I want to search banana in sent and then write to a file in the following way:
the monkey is holding a
banana
which is yellow
I'm doing it in the following way:
var before = sent.substring(0, sent.indexOf(word))
var after = sent.substring(sent.indexOf(word) + word.length)
println(before)
println(after)
This works fine but when I do the same for sent1, then it gives me IndexOutOfBoundsException. I think it is because there is nothing before banana in sent1. How to deal with this?
You can split based on the word and you will get an array with everything before and after the word.
val search = sent.split(word)
search: Array[String] = Array("the monkey is holding a ", " which is yellow")

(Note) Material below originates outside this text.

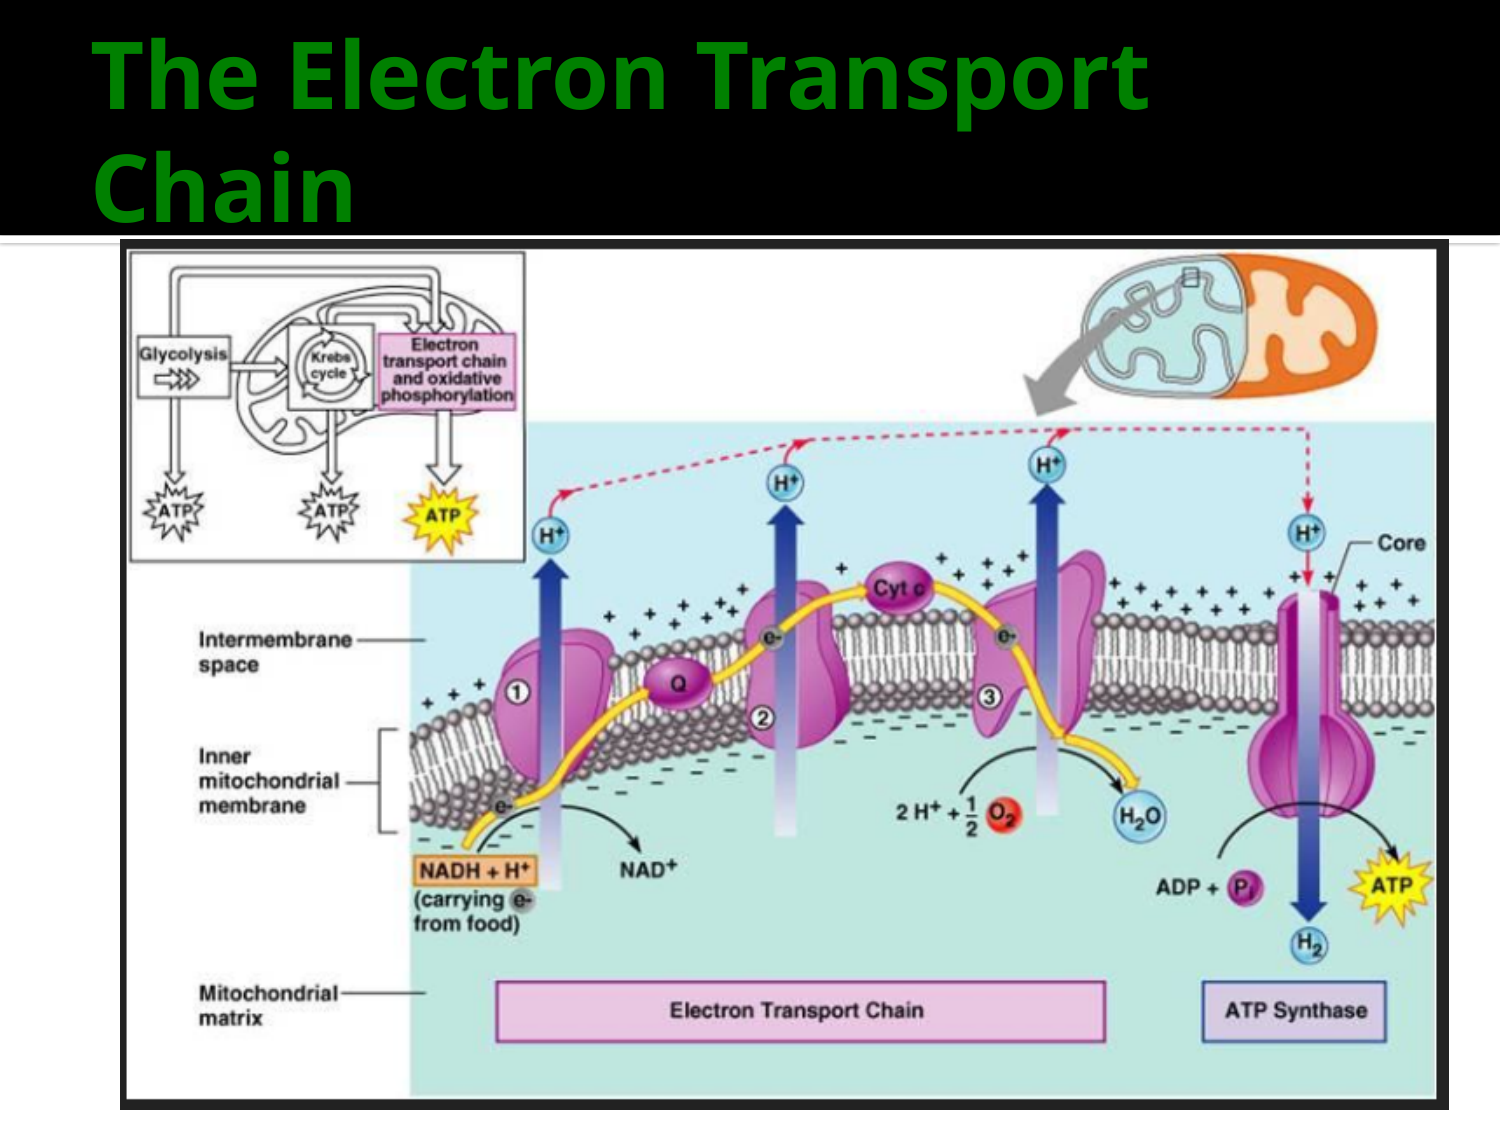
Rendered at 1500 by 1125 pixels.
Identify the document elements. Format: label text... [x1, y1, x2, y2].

This works in the "banana!!!" case:
"banana!!".split(word)
res5: Array[String] = Array("", !!)
Now you can write the three lines to a file in your favorite way:
println(search(0))
println(word)
println(search(1))
What if you had more than one occurrence of the word? .split understands regular expressions, so you could improve the previous solution with something like this:
string
.replaceAll("\\s+(?=banana)|(?<=banana)\\s+")
.foreach(println)
\\s means a whitespace character
(?=<word>) means "followed by <word>"
(?<=<word>) means "preceded by <word>"
So, this would split your string into pieces, using any spaces either preceded or followed by the "banana", and not the word itself. The actual word ends up in the list, just like the other parts of the string, so you don't need to print it out explicitly
This regex trick is called "positive look-around" ( ?= is look-ahead, ?<= is look-behind) in case you are wondering.